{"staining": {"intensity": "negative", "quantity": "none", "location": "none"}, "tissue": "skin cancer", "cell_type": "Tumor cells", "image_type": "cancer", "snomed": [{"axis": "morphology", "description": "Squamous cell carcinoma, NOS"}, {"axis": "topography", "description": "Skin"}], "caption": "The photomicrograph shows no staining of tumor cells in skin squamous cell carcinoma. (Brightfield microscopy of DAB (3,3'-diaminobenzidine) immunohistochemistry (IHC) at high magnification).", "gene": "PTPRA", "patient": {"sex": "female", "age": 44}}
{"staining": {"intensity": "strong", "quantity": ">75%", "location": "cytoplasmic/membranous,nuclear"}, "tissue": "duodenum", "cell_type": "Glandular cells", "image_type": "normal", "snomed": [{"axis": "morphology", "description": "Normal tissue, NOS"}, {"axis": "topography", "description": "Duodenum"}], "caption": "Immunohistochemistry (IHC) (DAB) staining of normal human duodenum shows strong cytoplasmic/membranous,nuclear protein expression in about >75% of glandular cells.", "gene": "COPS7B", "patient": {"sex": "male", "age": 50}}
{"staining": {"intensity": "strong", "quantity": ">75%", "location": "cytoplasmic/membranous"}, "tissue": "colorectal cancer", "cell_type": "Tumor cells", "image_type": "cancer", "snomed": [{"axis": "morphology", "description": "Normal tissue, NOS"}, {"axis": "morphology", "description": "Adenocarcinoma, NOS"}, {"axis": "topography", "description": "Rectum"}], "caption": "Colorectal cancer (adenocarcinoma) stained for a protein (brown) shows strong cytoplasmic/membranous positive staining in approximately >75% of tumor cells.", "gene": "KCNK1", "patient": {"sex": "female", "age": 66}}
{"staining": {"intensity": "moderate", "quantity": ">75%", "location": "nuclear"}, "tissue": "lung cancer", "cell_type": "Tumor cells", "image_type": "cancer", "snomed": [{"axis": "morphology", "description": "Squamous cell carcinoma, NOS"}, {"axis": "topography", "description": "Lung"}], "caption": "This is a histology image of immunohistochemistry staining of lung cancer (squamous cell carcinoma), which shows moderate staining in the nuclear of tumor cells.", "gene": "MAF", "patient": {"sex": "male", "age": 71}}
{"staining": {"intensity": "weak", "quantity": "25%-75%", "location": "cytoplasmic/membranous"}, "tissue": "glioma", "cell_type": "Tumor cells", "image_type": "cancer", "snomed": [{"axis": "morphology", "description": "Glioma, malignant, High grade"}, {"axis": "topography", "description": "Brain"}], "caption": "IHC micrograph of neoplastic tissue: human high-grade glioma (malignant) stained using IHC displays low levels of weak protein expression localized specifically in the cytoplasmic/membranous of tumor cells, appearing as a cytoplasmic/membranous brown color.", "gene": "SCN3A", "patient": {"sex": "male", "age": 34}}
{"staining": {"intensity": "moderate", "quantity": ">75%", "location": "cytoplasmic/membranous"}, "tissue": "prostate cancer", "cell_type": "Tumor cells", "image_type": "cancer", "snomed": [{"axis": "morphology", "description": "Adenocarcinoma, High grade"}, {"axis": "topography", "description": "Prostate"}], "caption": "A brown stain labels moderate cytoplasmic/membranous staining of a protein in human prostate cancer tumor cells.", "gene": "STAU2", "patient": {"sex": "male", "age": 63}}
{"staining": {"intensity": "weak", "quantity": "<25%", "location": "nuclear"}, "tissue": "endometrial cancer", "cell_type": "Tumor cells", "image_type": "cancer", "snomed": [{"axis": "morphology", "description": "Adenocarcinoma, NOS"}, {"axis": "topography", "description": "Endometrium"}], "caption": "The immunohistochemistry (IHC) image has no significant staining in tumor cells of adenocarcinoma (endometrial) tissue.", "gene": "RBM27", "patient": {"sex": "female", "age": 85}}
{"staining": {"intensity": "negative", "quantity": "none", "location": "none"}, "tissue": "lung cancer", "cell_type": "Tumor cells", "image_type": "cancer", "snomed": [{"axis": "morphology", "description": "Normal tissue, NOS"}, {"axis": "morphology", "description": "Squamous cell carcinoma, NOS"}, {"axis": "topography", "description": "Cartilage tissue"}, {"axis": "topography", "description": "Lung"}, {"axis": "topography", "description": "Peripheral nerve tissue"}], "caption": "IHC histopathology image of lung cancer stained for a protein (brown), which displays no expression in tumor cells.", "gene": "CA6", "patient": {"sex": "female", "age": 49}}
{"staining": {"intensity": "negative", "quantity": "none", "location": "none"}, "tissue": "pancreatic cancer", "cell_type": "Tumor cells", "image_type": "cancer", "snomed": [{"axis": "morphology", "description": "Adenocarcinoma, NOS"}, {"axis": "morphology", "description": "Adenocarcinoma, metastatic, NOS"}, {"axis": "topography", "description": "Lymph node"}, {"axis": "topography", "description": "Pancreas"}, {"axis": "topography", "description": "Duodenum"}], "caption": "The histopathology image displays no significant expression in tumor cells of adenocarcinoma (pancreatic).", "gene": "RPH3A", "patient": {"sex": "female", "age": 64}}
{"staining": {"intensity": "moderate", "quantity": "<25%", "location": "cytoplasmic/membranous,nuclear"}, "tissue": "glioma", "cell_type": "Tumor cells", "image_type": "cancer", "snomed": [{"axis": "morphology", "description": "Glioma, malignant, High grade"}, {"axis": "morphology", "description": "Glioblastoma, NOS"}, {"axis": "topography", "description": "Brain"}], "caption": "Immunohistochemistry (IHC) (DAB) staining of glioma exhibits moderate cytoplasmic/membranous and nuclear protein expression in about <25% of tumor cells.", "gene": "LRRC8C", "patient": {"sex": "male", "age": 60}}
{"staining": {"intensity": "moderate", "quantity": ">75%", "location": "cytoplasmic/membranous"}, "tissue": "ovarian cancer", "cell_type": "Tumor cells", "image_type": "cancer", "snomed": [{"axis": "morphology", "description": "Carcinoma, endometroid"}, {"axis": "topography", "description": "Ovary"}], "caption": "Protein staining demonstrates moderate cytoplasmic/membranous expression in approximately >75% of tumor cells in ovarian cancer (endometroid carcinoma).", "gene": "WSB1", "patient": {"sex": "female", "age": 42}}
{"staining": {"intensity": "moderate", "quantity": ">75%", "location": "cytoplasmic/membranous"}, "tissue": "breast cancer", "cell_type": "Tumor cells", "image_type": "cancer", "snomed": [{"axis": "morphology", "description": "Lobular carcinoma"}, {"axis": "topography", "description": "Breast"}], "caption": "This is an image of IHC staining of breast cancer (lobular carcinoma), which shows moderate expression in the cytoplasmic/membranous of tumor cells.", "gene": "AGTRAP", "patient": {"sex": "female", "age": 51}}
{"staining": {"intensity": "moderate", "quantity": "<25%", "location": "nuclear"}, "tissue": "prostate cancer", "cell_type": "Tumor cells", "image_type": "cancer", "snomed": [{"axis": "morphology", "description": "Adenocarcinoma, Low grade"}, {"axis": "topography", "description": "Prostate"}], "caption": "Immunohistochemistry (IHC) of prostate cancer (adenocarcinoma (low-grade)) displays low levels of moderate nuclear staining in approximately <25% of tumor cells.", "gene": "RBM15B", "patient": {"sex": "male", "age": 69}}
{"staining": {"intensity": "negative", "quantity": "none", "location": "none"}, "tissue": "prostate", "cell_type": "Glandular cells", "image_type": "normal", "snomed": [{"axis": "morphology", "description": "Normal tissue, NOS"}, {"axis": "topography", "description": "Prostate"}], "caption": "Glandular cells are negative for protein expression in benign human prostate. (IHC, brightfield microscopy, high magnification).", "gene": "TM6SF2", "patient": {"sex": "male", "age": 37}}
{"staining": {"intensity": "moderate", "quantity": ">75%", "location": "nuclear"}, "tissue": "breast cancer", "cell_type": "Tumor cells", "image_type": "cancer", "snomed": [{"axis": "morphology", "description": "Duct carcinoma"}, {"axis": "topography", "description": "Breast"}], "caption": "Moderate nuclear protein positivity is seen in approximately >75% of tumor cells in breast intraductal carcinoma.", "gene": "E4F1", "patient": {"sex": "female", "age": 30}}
----
▸ **Task directions**
Every line above in which the word "glioma" occurs needs to be copied.

▸ **Response to this exercise**
{"staining": {"intensity": "weak", "quantity": "25%-75%", "location": "cytoplasmic/membranous"}, "tissue": "glioma", "cell_type": "Tumor cells", "image_type": "cancer", "snomed": [{"axis": "morphology", "description": "Glioma, malignant, High grade"}, {"axis": "topography", "description": "Brain"}], "caption": "IHC micrograph of neoplastic tissue: human high-grade glioma (malignant) stained using IHC displays low levels of weak protein expression localized specifically in the cytoplasmic/membranous of tumor cells, appearing as a cytoplasmic/membranous brown color.", "gene": "SCN3A", "patient": {"sex": "male", "age": 34}}
{"staining": {"intensity": "moderate", "quantity": "<25%", "location": "cytoplasmic/membranous,nuclear"}, "tissue": "glioma", "cell_type": "Tumor cells", "image_type": "cancer", "snomed": [{"axis": "morphology", "description": "Glioma, malignant, High grade"}, {"axis": "morphology", "description": "Glioblastoma, NOS"}, {"axis": "topography", "description": "Brain"}], "caption": "Immunohistochemistry (IHC) (DAB) staining of glioma exhibits moderate cytoplasmic/membranous and nuclear protein expression in about <25% of tumor cells.", "gene": "LRRC8C", "patient": {"sex": "male", "age": 60}}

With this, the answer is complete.